Executive Vice President of the CORFO
- In office 21 April 1975 – 28 October 1975
- President: Augusto Pinochet
- Preceded by: Javier Palacios
- Succeeded by: Luis Danús

Personal details
- Born: 1917 Viña del Mar, Chile
- Died: 1993 (aged 75–76) Santiago, Chile
- Party: Independent
- Spouse: Eliana Donoso Montalva
- Children: 10
- Alma mater: Universidad de Chile
- Profession: Civil engineer; Businessman

= Francisco Soza =

Francisco Soza Cousiño (1917–1993) was a Chilean civil engineer, businessman and guild leader who served as Executive Vice President of the Corporación de Fomento de la Producción (CORFO) in 1975 during the Pinochet regime.

== Early life and education ==
Born in Viña del Mar, Soza completed primary and secondary schooling in his hometown and later graduated as a civil engineer from the Universidad de Chile in 1940.

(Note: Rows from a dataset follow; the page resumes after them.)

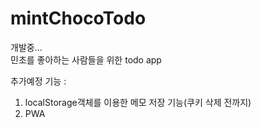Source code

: # mintChocoTodo
개발중...<br>
민초를 좋아하는 사람들을 위한 todo app

추가예정 기능 : <br>
1. localStorage객체를 이용한 메모 저장 기능(쿠키 삭제 전까지)<br>
2. PWA

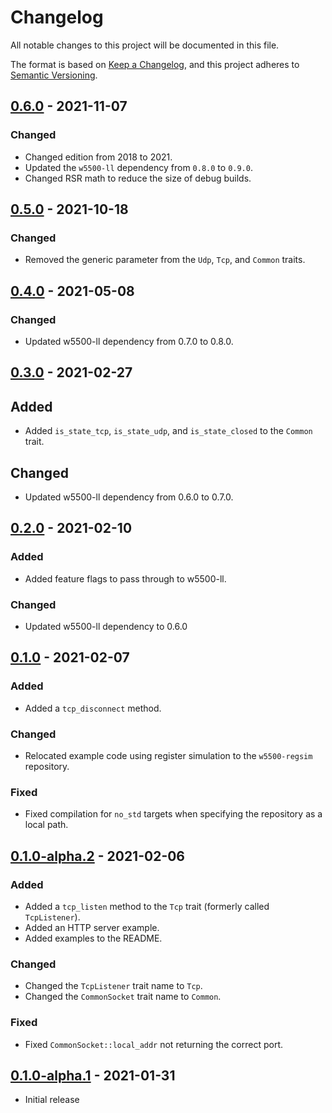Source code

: # Changelog
All notable changes to this project will be documented in this file.

The format is based on [Keep a Changelog](https://keepachangelog.com/en/1.0.0/),
and this project adheres to [Semantic Versioning](https://semver.org/spec/v2.0.0.html).

## [0.6.0] - 2021-11-07
### Changed
- Changed edition from 2018 to 2021.
- Updated the `w5500-ll` dependency from `0.8.0` to `0.9.0`.
- Changed RSR math to reduce the size of debug builds.

## [0.5.0] - 2021-10-18
### Changed
- Removed the generic parameter from the `Udp`, `Tcp`, and `Common` traits.

## [0.4.0] - 2021-05-08
### Changed
- Updated w5500-ll dependency from 0.7.0 to 0.8.0.

## [0.3.0] - 2021-02-27
## Added
- Added `is_state_tcp`, `is_state_udp`, and `is_state_closed` to the `Common` trait.

## Changed
- Updated w5500-ll dependency from 0.6.0 to 0.7.0.

## [0.2.0] - 2021-02-10
### Added
- Added feature flags to pass through to w5500-ll.

### Changed
- Updated w5500-ll dependency to 0.6.0

## [0.1.0] - 2021-02-07
### Added
- Added a `tcp_disconnect` method.

### Changed
- Relocated example code using register simulation to the `w5500-regsim` repository.

### Fixed
- Fixed compilation for `no_std` targets when specifying the repository as a local path.

## [0.1.0-alpha.2] - 2021-02-06
### Added
- Added a `tcp_listen` method to the `Tcp` trait (formerly called `TcpListener`).
- Added an HTTP server example.
- Added examples to the README.

### Changed
- Changed the `TcpListener` trait name to `Tcp`.
- Changed the `CommonSocket` trait name to `Common`.

### Fixed
- Fixed `CommonSocket::local_addr` not returning the correct port.

## [0.1.0-alpha.1] - 2021-01-31
- Initial release

[Unreleased]: https://github.com/newAM/w5500-hl-rs/compare/v0.6.0...HEAD
[0.6.0]: https://github.com/newAM/w5500-hl-rs/compare/v0.5.0...v0.6.0
[0.5.0]: https://github.com/newAM/w5500-hl-rs/compare/v0.4.0...v0.5.0
[0.4.0]: https://github.com/newAM/w5500-hl-rs/compare/v0.3.0...v0.4.0
[0.3.0]: https://github.com/newAM/w5500-hl-rs/compare/v0.2.0...v0.3.0
[0.2.0]: https://github.com/newAM/w5500-hl-rs/compare/v0.1.0...v0.2.0
[0.1.0]: https://github.com/newAM/w5500-hl-rs/compare/v0.1.0-alpha.2...v0.1.0
[0.1.0-alpha.2]: https://github.com/newAM/w5500-hl-rs/compare/v0.1.0-alpha.1...v0.1.0-alpha.2
[0.1.0-alpha.1]: https://github.com/newAM/w5500-hl-rs/releases/tag/v0.1.0-alpha.1
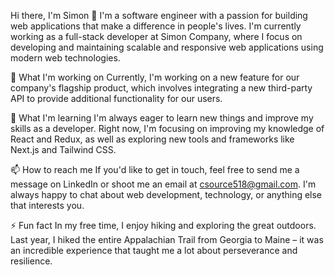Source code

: Hi there, I'm Simon 👋
I'm a software engineer with a passion for building web applications that make a difference in people's lives. I'm currently working as a full-stack developer at Simon Company, where I focus on developing and maintaining scalable and responsive web applications using modern web technologies.

🔭 What I'm working on
Currently, I'm working on a new feature for our company's flagship product, which involves integrating a new third-party API to provide additional functionality for our users.

🌱 What I'm learning
I'm always eager to learn new things and improve my skills as a developer. Right now, I'm focusing on improving my knowledge of React and Redux, as well as exploring new tools and frameworks like Next.js and Tailwind CSS.

📫 How to reach me
If you'd like to get in touch, feel free to send me a message on LinkedIn or shoot me an email at csource518@gmail.com. I'm always happy to chat about web development, technology, or anything else that interests you.

⚡ Fun fact
In my free time, I enjoy hiking and exploring the great outdoors. Last year, I hiked the entire Appalachian Trail from Georgia to Maine – it was an incredible experience that taught me a lot about perseverance and resilience.
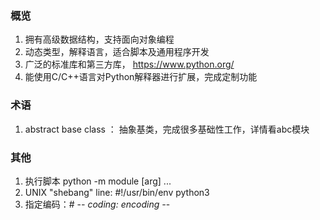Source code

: ### 概览
1. 拥有高级数据结构，支持面向对象编程
2. 动态类型，解释语言，适合脚本及通用程序开发
3. 广泛的标准库和第三方库， https://www.python.org/
4. 能使用C/C++语言对Python解释器进行扩展，完成定制功能

### 术语
1. abstract base class ： 抽象基类，完成很多基础性工作，详情看abc模块

### 其他
1. 执行脚本  python -m module [arg] ...
2. UNIX "shebang" line:  #!/usr/bin/env python3
3. 指定编码：# -*- coding: encoding -*-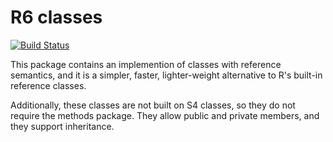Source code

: R6 classes
===========

[![Build Status](https://travis-ci.org/wch/R6.png?branch=master)](https://travis-ci.org/wch/R6)

This package contains an implemention of classes with reference semantics, and it is a simpler, faster, lighter-weight alternative to R's built-in reference classes.

Additionally, these classes are not built on S4 classes, so they do not require the methods package. They allow public and private members, and they support inheritance.
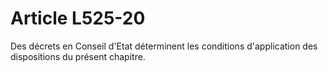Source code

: # Article L525-20

Des décrets en Conseil d'Etat déterminent les conditions d'application des dispositions du présent chapitre.
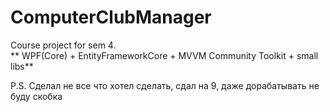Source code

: # ComputerClubManager
 
Course project for sem 4.<br>**
WPF(Core) + EntityFrameworkCore + MVVM Community Toolkit + small libs**
<br>

P.S. Сделал не все что хотел сделать, сдал на 9, даже дорабатывать не буду скобка

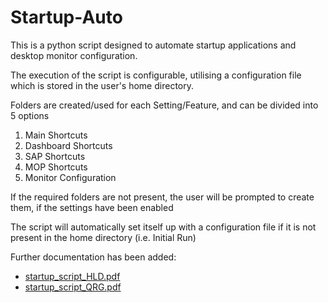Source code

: # Startup-Auto

This is a python script designed to automate startup applications and desktop monitor configuration.

The execution of the script is configurable, utilising a configuration file which is stored in the user's home directory.

Folders are created/used for each Setting/Feature, and can be divided into 5 options
1. Main Shortcuts
2. Dashboard Shortcuts
3. SAP Shortcuts
4. MOP Shortcuts
5. Monitor Configuration

If the required folders are not present, the user will be prompted to create them, if the settings have been enabled

The script will automatically set itself up with a configuration file if it is not present in the home directory (i.e. Initial Run)

Further documentation has been added:
- [startup_script_HLD.pdf](https://github.com/spaghettipanda/Startup-Auto/blob/main/startup_script_HLD.pdf)
- [startup_script_QRG.pdf](https://github.com/spaghettipanda/Startup-Auto/blob/main/startup_script_QRG.pdf)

He married Eliana Donoso Montalva, with whom he had ten children.

== Professional career ==
Soza began his career at the construction firm Neut Latour, becoming a partner in 1943 and later its president.

He was an active figure in the construction sector, serving twice as president of the Cámara Chilena de la Construcción (1963–1965; 1967–1968).

He sat on the boards of several companies and was a director of the Banco de Chile and the Banco Hipotecario de Valparaíso.

In April 1975 he was appointed Executive Vice President of CORFO, overseeing a program of state-company privatisations and organisational restructuring before leaving the post in October of the same year.

Later in life he dedicated significant time to agricultural ventures, particularly fruit production in the Llaillay area.